The first thing I said after greeting the two young people was that Jesus was my life. They replied in kind. Awkward. We exchanged comments about our respective faiths and the senior of the two (the other was being trained up to also know jesus) needed me to know that the Trinity was madness and that the Bible was spurious. More awkward.
The Awesome in the Awkward
The main reason that things were getting awkward is because there was part of me that was irritated and up for a fight. How dare they talk about Jesus like that?! But, of course, a few verses earlier, the Bible says,
The god of this age has blinded the minds of unbelievers, so that they cannot see the light of the gospel that displays the glory of Christ, who is the image of God. (2 Corinthians 4:4)

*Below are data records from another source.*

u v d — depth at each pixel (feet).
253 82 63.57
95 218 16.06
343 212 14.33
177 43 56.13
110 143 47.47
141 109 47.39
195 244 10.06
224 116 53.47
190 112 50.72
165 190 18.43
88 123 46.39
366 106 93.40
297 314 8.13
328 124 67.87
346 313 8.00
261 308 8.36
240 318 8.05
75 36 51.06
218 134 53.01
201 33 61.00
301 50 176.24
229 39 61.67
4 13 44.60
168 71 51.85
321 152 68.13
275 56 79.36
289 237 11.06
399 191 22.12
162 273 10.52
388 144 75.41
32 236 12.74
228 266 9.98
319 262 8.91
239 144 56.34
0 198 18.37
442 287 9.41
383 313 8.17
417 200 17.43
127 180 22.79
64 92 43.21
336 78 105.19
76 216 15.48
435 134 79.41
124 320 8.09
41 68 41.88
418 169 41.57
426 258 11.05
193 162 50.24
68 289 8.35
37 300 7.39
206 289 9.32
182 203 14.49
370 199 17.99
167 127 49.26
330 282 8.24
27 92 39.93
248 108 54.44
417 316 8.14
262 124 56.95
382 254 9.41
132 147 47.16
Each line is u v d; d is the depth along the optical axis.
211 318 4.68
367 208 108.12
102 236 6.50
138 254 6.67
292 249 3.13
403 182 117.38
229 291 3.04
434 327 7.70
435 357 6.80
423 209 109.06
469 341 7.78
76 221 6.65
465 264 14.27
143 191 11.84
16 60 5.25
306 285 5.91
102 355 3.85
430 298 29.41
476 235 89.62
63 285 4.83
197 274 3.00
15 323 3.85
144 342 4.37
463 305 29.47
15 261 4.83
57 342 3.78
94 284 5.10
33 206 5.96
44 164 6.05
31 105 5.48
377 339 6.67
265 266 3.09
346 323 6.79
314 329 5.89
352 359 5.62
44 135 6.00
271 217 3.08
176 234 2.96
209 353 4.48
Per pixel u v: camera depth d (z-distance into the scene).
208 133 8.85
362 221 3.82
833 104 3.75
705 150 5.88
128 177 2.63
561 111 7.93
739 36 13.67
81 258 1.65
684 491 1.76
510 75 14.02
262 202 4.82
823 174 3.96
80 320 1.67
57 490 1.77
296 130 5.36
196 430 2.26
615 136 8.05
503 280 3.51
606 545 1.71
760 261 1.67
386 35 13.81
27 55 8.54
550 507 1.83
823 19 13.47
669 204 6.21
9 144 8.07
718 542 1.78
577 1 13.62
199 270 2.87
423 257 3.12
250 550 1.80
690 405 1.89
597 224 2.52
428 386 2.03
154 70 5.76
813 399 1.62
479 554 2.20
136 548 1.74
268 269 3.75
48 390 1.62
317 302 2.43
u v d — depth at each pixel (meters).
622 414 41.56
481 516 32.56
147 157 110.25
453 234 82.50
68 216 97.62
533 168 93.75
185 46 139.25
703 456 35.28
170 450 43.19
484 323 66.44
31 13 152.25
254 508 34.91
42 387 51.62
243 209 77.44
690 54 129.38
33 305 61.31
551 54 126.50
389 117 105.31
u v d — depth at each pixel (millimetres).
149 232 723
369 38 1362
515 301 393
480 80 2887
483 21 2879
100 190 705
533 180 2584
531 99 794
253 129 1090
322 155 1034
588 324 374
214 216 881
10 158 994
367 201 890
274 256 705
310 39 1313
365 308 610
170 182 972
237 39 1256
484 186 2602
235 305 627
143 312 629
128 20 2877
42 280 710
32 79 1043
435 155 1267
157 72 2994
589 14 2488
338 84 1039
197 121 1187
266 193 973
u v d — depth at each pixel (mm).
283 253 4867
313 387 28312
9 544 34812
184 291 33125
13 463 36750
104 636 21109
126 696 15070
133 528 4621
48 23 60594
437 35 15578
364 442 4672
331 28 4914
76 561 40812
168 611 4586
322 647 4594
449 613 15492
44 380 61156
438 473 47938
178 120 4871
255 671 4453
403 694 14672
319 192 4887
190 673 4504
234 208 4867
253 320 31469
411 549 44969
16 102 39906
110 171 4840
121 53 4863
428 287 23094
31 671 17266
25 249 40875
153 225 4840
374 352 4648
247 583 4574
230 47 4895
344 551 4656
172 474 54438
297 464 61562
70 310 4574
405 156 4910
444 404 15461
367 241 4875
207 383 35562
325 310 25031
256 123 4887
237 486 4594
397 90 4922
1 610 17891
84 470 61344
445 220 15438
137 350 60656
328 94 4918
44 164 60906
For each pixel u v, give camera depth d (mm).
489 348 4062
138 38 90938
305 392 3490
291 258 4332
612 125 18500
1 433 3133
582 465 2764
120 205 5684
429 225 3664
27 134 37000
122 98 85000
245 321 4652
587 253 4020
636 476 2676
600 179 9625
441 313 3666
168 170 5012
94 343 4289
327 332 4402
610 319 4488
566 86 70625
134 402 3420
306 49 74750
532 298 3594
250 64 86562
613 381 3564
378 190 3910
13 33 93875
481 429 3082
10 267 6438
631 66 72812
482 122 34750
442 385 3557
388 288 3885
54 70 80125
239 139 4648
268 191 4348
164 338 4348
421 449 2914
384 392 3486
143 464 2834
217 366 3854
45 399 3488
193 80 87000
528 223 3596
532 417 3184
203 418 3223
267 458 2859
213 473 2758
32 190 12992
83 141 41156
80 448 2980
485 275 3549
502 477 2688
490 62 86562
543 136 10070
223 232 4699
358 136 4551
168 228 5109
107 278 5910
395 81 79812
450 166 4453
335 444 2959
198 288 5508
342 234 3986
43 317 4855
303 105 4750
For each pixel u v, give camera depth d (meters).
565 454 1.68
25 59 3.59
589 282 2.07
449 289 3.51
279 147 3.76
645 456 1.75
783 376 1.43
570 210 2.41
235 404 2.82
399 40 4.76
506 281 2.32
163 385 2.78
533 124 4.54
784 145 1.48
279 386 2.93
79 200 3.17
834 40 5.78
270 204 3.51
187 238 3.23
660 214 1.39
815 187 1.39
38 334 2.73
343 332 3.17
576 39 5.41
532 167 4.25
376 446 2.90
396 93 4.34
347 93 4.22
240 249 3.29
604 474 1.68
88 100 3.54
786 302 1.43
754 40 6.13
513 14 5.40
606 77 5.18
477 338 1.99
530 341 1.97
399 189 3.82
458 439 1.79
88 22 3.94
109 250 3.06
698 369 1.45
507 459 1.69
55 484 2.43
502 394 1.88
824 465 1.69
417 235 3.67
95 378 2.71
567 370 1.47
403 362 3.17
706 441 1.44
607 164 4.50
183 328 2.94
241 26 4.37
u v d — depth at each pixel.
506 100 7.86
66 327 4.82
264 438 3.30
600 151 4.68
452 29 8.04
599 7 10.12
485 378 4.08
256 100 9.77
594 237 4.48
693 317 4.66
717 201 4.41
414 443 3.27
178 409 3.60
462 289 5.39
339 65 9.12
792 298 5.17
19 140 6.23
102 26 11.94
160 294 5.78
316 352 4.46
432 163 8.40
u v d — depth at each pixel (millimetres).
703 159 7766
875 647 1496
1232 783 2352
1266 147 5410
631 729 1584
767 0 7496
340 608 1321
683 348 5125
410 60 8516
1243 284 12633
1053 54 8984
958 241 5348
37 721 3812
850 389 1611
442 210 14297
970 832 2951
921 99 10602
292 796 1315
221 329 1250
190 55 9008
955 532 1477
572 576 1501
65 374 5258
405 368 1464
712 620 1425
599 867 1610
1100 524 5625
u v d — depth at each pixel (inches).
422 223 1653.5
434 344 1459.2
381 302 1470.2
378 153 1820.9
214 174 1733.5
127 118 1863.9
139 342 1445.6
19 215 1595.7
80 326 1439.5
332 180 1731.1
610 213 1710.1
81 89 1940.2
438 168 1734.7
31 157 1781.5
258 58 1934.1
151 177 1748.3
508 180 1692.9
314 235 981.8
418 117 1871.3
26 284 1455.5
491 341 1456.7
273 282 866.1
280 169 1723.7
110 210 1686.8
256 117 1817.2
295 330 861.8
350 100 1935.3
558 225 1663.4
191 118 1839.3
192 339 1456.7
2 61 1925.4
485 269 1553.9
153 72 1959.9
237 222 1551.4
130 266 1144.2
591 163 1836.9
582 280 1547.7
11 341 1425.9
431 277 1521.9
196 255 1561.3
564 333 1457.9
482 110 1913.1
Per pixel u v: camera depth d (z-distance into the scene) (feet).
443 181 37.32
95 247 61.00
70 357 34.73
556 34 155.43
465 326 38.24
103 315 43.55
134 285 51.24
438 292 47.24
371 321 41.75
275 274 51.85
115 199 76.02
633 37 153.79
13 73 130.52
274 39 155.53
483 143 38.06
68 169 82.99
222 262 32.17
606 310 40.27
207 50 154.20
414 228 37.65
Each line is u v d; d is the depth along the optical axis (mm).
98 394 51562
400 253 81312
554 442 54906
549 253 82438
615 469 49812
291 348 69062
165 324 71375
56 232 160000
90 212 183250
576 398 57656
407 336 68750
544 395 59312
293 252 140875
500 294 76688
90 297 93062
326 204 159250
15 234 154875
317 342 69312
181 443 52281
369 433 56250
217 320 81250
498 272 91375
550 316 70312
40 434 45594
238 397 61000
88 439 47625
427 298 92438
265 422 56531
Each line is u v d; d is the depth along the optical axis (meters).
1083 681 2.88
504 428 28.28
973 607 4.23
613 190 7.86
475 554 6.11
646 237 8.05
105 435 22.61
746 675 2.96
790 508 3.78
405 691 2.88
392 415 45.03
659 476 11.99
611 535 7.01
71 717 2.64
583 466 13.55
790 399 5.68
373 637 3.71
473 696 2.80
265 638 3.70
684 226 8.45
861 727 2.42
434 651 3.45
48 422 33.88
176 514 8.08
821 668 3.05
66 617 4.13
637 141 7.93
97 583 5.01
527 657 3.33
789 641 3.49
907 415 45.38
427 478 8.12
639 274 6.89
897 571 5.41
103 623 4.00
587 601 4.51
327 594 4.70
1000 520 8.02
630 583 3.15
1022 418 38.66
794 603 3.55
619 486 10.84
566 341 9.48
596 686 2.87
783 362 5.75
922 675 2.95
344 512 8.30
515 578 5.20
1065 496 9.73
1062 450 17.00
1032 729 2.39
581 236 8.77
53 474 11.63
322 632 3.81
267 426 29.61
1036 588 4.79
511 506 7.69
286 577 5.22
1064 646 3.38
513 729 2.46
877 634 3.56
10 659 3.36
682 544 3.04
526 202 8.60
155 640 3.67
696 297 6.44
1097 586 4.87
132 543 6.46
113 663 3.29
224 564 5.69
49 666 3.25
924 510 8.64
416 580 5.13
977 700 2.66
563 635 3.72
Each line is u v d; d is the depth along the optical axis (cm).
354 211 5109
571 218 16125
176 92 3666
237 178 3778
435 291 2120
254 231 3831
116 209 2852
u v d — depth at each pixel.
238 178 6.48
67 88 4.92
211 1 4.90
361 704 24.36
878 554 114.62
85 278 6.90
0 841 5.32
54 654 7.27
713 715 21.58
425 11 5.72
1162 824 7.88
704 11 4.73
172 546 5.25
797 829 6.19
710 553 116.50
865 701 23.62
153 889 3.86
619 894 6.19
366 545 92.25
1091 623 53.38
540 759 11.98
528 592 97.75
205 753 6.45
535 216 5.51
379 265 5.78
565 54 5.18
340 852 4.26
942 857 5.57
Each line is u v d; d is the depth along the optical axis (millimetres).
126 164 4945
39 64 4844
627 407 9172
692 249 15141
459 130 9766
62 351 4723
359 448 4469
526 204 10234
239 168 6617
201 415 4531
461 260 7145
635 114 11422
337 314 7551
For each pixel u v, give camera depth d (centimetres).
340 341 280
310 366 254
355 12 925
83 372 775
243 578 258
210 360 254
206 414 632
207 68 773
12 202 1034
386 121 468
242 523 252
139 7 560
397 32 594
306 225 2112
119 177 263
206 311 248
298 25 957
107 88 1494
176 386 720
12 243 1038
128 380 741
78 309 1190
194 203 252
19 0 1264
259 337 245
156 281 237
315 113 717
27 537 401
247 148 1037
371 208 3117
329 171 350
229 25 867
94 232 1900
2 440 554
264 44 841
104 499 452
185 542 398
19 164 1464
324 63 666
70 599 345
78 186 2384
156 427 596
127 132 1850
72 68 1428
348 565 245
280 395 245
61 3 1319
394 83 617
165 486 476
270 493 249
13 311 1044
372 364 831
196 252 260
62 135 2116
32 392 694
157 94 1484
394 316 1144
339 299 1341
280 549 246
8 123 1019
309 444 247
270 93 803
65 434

The conflict between the flesh and Spirit was definitely occurring on multiple levels in this moment. The nonchalant air from the guys I was speaking to appealed to my flesh ‒ I wanted to prove them wrong! But my spirit that Jesus has made alive felt the weight of tragedy.
So, I knew that I needed, somehow, to introduce the real Jesus to them, not argue about the Trinity or the Bible. I had five minutes after all. So, I told them that if you try to understand everything, including the Trinity, you will never understand. How can one hope to logically “work out God and then be in awe of Him?” John Chrysostom puts it better:
A comprehended god is no god.
The sheer awesomeness of Jesus Christ, the living Lamb that was slain, is not to be worked out. We are not to approach Him with tick boxes that need satisfying or conditions that must be met. A jesus that can be comprehended is not Jesus at all.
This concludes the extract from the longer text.